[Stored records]
▶
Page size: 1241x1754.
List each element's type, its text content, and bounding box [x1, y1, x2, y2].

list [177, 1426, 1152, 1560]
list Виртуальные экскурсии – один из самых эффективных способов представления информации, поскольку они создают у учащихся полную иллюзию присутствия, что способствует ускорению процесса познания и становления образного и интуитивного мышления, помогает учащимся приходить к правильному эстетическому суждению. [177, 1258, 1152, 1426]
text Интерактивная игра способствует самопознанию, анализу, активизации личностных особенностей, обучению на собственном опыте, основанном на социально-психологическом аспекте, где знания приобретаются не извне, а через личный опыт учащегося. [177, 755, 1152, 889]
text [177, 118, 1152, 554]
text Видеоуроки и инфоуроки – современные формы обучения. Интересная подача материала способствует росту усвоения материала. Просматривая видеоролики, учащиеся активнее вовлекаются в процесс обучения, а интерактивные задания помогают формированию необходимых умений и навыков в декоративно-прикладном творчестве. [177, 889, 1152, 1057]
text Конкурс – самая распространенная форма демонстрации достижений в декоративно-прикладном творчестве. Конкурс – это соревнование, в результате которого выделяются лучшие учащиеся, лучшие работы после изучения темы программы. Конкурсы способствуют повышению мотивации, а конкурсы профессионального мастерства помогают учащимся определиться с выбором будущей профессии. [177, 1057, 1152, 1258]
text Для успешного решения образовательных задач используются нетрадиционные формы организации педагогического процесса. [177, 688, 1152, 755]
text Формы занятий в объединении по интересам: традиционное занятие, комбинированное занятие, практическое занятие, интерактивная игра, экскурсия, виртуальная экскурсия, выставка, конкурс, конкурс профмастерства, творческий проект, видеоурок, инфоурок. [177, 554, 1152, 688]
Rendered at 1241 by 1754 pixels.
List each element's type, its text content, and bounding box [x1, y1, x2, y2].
◀
WORK INSTRUCTIONS.
When you copy the data, keep every line word for word.

OUTPUT OF THE EXERCISE.
Page size: 1241x1754.
List each element's type, its text content, and bounding box [x1, y1, x2, y2].

list [177, 1426, 1152, 1560]
list Виртуальные экскурсии – один из самых эффективных способов представления информации, поскольку они создают у учащихся полную иллюзию присутствия, что способствует ускорению процесса познания и становления образного и интуитивного мышления, помогает учащимся приходить к правильному эстетическому суждению. [177, 1258, 1152, 1426]
text Интерактивная игра способствует самопознанию, анализу, активизации личностных особенностей, обучению на собственном опыте, основанном на социально-психологическом аспекте, где знания приобретаются не извне, а через личный опыт учащегося. [177, 755, 1152, 889]
text [177, 118, 1152, 554]
text Видеоуроки и инфоуроки – современные формы обучения. Интересная подача материала способствует росту усвоения материала. Просматривая видеоролики, учащиеся активнее вовлекаются в процесс обучения, а интерактивные задания помогают формированию необходимых умений и навыков в декоративно-прикладном творчестве. [177, 889, 1152, 1057]
text Конкурс – самая распространенная форма демонстрации достижений в декоративно-прикладном творчестве. Конкурс – это соревнование, в результате которого выделяются лучшие учащиеся, лучшие работы после изучения темы программы. Конкурсы способствуют повышению мотивации, а конкурсы профессионального мастерства помогают учащимся определиться с выбором будущей профессии. [177, 1057, 1152, 1258]
text Для успешного решения образовательных задач используются нетрадиционные формы организации педагогического процесса. [177, 688, 1152, 755]
text Формы занятий в объединении по интересам: традиционное занятие, комбинированное занятие, практическое занятие, интерактивная игра, экскурсия, виртуальная экскурсия, выставка, конкурс, конкурс профмастерства, творческий проект, видеоурок, инфоурок. [177, 554, 1152, 688]
Rendered at 1241 by 1754 pixels.
List each element's type, its text content, and bounding box [x1, y1, x2, y2].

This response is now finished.